The charming old-world lady to whom he had been introduced the night before seemed the last person to be mentioned in connection with murder.

‘Oh, yes,’ said Raymond. ‘Murder is a speciality of hers.’

‘But my dear, how intriguing. What do you really mean?’

‘I mean just that,’ said Raymond. He paraphrased: ‘Some commit murder, some get mixed up in murders, others have murder thrust upon them. My Aunt Jane comes into the third category.’

‘You are joking.’

‘Not in the least. I can refer you to the former Commissioner of Scotland Yard, several Chief Constables and one or two hard-working inspectors of the CID.’

Horace said happily that wonders would never cease. Over the tea table they gave Joan West, Raymond’s wife, Lou Oxley her niece, and old Miss Marple, arésumé of the afternoon’s happenings, recounting in detail everything that Miss Greenshaw had said to them.

‘But I do think,’ said Horace, ‘that there is something a little sinister about the whole set-up. That duchess-like creature, the housekeeper—arsenic, perhaps, in the teapot, now that she knows her mistress has made the will in her favour?’

‘Tell us, Aunt Jane,’ said Raymond. ‘Will there be murder or won’t there? What do you think?’

‘I think,’ said Miss Marple, winding up her wool with a rather severe air, ‘that you shouldn’t joke about these things as much as you do, Raymond. Arsenic is, of course, quite a possibility. So easy to obtain. Probably present in the toolshed already in the form of weed killer.’

‘Oh, really, darling,’ said Joan West, affectionately. ‘Wouldn’t that be rather too obvious?’

‘It’s all very well to make a will,’ said Raymond, ‘I don’t suppose really the poor old thing has anything to leave except that awful white elephant of a house, and who would want that?’

‘A film company possibly,’ said Horace, ‘or a hotel or an institution?’

‘They’d expect to buy it for a song,’ said Raymond, but Miss Marple was shaking her head.

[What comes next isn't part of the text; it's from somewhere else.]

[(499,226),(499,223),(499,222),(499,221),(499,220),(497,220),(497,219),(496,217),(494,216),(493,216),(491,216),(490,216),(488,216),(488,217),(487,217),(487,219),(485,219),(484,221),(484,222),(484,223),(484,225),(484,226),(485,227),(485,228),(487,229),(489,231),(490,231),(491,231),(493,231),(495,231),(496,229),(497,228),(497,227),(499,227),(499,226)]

‘You know, dear Raymond, I cannot agree with you there. About the money, I mean. The grandfather was evidently one of those lavish spenders who make money easily, but can’t keep it. He may have gone broke, as you say, but hardly bankrupt or else his son would not have had the house. Now the son, as is so often the case, was an entirely different character to his father. A miser. A man who saved every penny. I should say that in the course of his lifetime he probably put by a very good sum. This Miss Greenshaw appears to have taken after him, to dislike spending money, that is. Yes, I should think it quite likely that she had quite a good sum tucked away.’

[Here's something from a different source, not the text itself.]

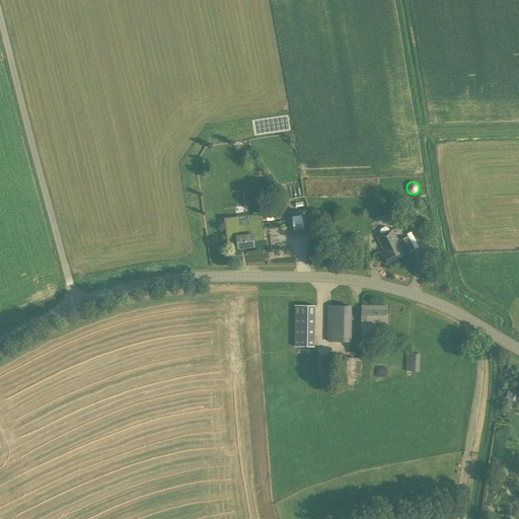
[(309,233),(307,220),(305,210),(287,213),(289,223),(291,236),(309,233)]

‘In that case,’ said Joan West, ‘I wonder now—what about Lou?’

They looked at Lou as she sat, silent, by the fire.

Lou was Joan West’s niece. Her marriage had recently, as she herself put it, come unstuck, leaving her with two young children and a bare sufficiency of money to keep them on.

‘I mean,’ said Joan, ‘if this Miss Greenshaw really wants someone to go through diaries and get a book ready for publication…’

‘It’s an idea,’ said Raymond.

Lou said in a low voice:

‘It’s work I could do—and I’d enjoy it.’

‘I’ll write to her,’ said Raymond.

‘I wonder,’ said Miss Marple thoughtfully, ‘what the old lady meant by that remark about a policeman?’

‘Oh, it was just a joke.’

‘It reminded me,’

said Miss Marple, nodding her head vigorously, ‘yes, it reminded me very much of Mr Naysmith.’

‘Who was Mr Naysmith?’ asked Raymond, curiously.

‘He kept bees,’ said Miss Marple, ‘and was very good at doing the acrostics in the Sunday papers. And he liked giving people false impressions just for fun. But sometimes it led to trouble.’

Everybody was silent for a moment, considering Mr Naysmith, but as there did not seem to be any points of resemblance between him and Miss Greenshaw, they decided that dear Aunt Jane was perhaps getting a little bit disconnected in her old age.